Bara, Dion, dan Satria saling bertukar pandang, tahu bahwa amarah Ken sudah tak terkendali dan tak ada yang akan selamat jika tidak segera di cegah.
Satria segera maju, menepuk bahu Ken dengan lembut namun tegas. “Lepaskan dia, Ken. Jika kau terus seperti ini, dia bisa mati sebelum waktunya. Bukankah kau ingin Lea sendiri yang menghukum pelakunya?”
Ken mengendurkan cengkeramannya perlahan, napasnya masih berat namun kesadarannya mulai kembali. Mia terjatuh pingsan di lantai dingin, tubuhnya lemas tak berdaya setelah tamparan dan cekaman yang kuat dari Ken.

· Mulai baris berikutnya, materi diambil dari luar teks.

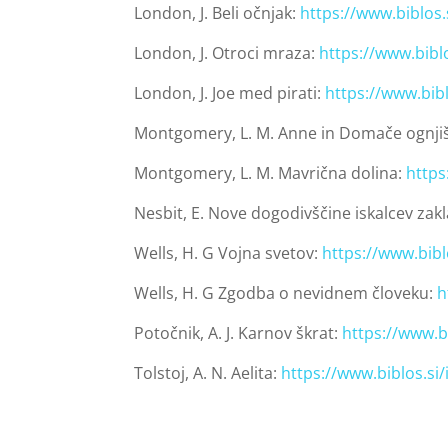
London, J. Beli očnjak:
https://www.biblos
London, J. Otroci mraza:
https://www.bibl
London, J. Joe med pirati:
https://www.bib
Montgomery, L. M. Anne in Domače ognji
Montgomery, L. M. Mavrična dolina:
https
Nesbit, E. Nove dogodivščine iskalcev zak
Wells, H. G Vojna svetov:
https://www.bib
Wells, H. G Zgodba o nevidnem človeku:
h
Potočnik, A. J. Karnov škrat:
https://www.b
Tolstoj, A. N. Aelita:
https://www.biblos.s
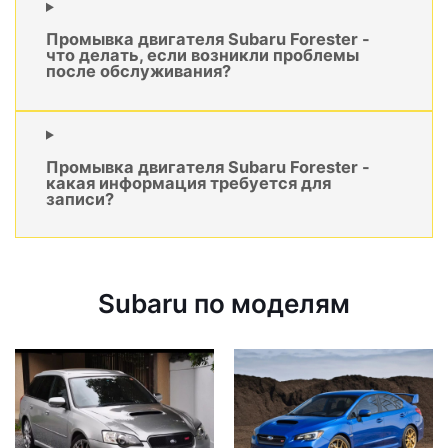
Промывка двигателя Subaru Forester -
что делать, если возникли проблемы
после обслуживания?
Промывка двигателя Subaru Forester -
какая информация требуется для
записи?
Subaru по моделям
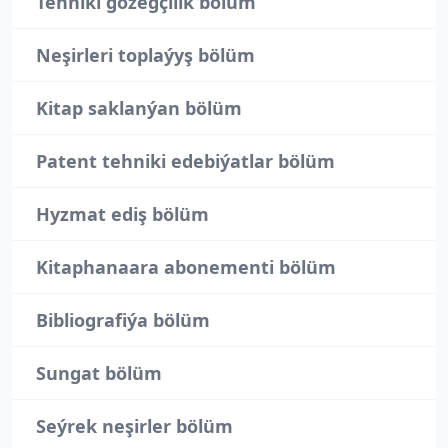
Tehniki gözegçilik bölüm
Neşirleri toplaýyş bölüm
Kitap saklanýan bölüm
Patent tehniki edebiýatlar bölüm
Hyzmat ediş bölüm
Kitaphanaara abonementi bölüm
Bibliografiýa bölüm
Sungat bölüm
Seýrek neşirler bölüm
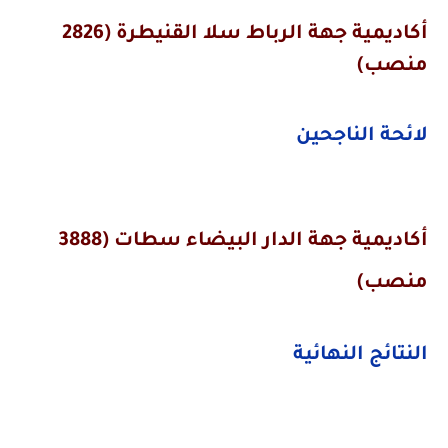
أكاديمية جهة الرباط سلا القنيطرة (2826
منصب)
لائحة الناجحين
أكاديمية جهة الدار البيضاء سطات (3888
منصب)
النتائج النهائية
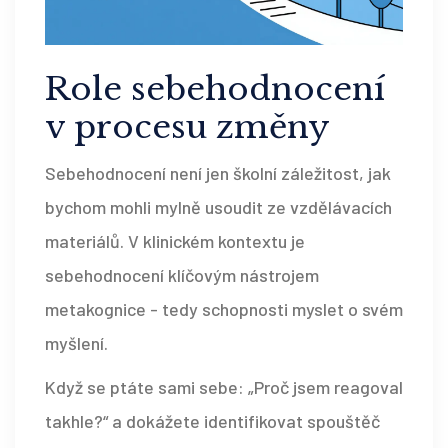
Role sebehodnocení
v procesu změny
Sebehodnocení není jen školní záležitost, jak
bychom mohli mylně usoudit ze vzdělávacích
materiálů. V klinickém kontextu je
sebehodnocení klíčovým nástrojem
metakognice - tedy schopnosti myslet o svém
myšlení.
Když se ptáte sami sebe: „Proč jsem reagoval
takhle?“ a dokážete identifikovat spouštěč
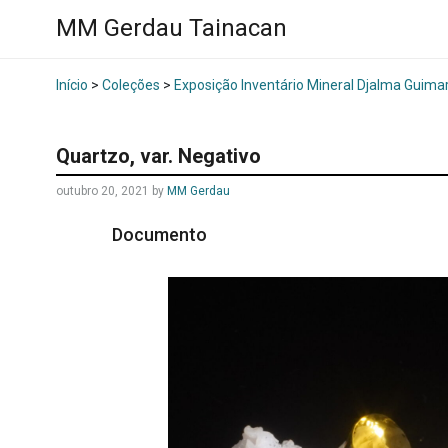
MM Gerdau Tainacan
Início
>
Coleções
>
Exposição Inventário Mineral Djalma Guima
Quartzo, var. Negativo
outubro 20, 2021
by
MM Gerdau
Documento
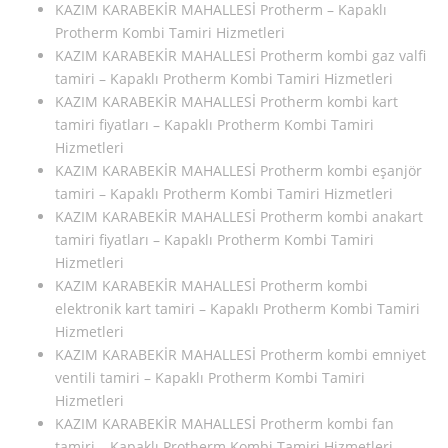
KAZIM KARABEKİR MAHALLESİ Protherm – Kapaklı
Protherm Kombi Tamiri Hizmetleri
KAZIM KARABEKİR MAHALLESİ Protherm kombi gaz valfi
tamiri – Kapaklı Protherm Kombi Tamiri Hizmetleri
KAZIM KARABEKİR MAHALLESİ Protherm kombi kart
tamiri fiyatları – Kapaklı Protherm Kombi Tamiri
Hizmetleri
KAZIM KARABEKİR MAHALLESİ Protherm kombi eşanjör
tamiri – Kapaklı Protherm Kombi Tamiri Hizmetleri
KAZIM KARABEKİR MAHALLESİ Protherm kombi anakart
tamiri fiyatları – Kapaklı Protherm Kombi Tamiri
Hizmetleri
KAZIM KARABEKİR MAHALLESİ Protherm kombi
elektronik kart tamiri – Kapaklı Protherm Kombi Tamiri
Hizmetleri
KAZIM KARABEKİR MAHALLESİ Protherm kombi emniyet
ventili tamiri – Kapaklı Protherm Kombi Tamiri
Hizmetleri
KAZIM KARABEKİR MAHALLESİ Protherm kombi fan
tamiri – Kapaklı Protherm Kombi Tamiri Hizmetleri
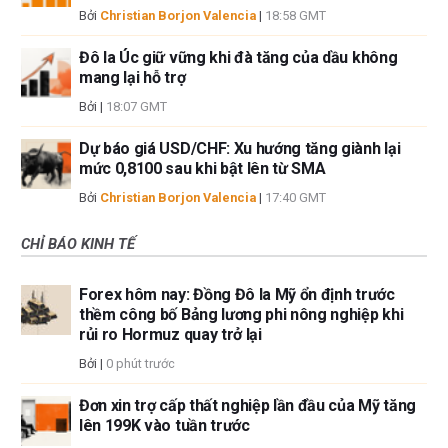
Bởi
Christian Borjon Valencia
|
18:58 GMT
Đô la Úc giữ vững khi đà tăng của dầu không
mang lại hỗ trợ
Bởi
|
18:07 GMT
Dự báo giá USD/CHF: Xu hướng tăng giành lại
mức 0,8100 sau khi bật lên từ SMA
Bởi
Christian Borjon Valencia
|
17:40 GMT
CHỈ BÁO KINH TẾ
Forex hôm nay: Đồng Đô la Mỹ ổn định trước
thềm công bố Bảng lương phi nông nghiệp khi
rủi ro Hormuz quay trở lại
Bởi
|
0 phút trước
Đơn xin trợ cấp thất nghiệp lần đầu của Mỹ tăng
lên 199K vào tuần trước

Ken menatap pada Mia yang tergeletak, menahan amarahnya dengan susah payah. “Kalian awasi dia dengan ketat. Jangan sampai dia mati sebelum waktunya,” perintahnya dengan suara berat.
Para penjaga cepat mengangguk, “Siap, King.”
Kemudian Ken berjalan menuju jeruji besi tempat harimau besar bernama Bani terkurung. Ia mengelus kepala binatang buas itu.
“Mulai sekarang, kau akan ditemani wanita itu. Jadi, bersenang-senanglah, Bani,” ujar Ken dengan nada serius.
Bani mengaum kuat, matanya menyala penuh penuh arti.
seolah mengerti pesan Ken.
Setelahnya Ken berbalik dan melangkah keluar dari ruang bawah tanah, diikuti oleh Satria, Alex, Bara, dan Dion. Meninggalkan Mia bersama Bani peliharaannya. Entah bagaimana nasib Mia selanjutnya.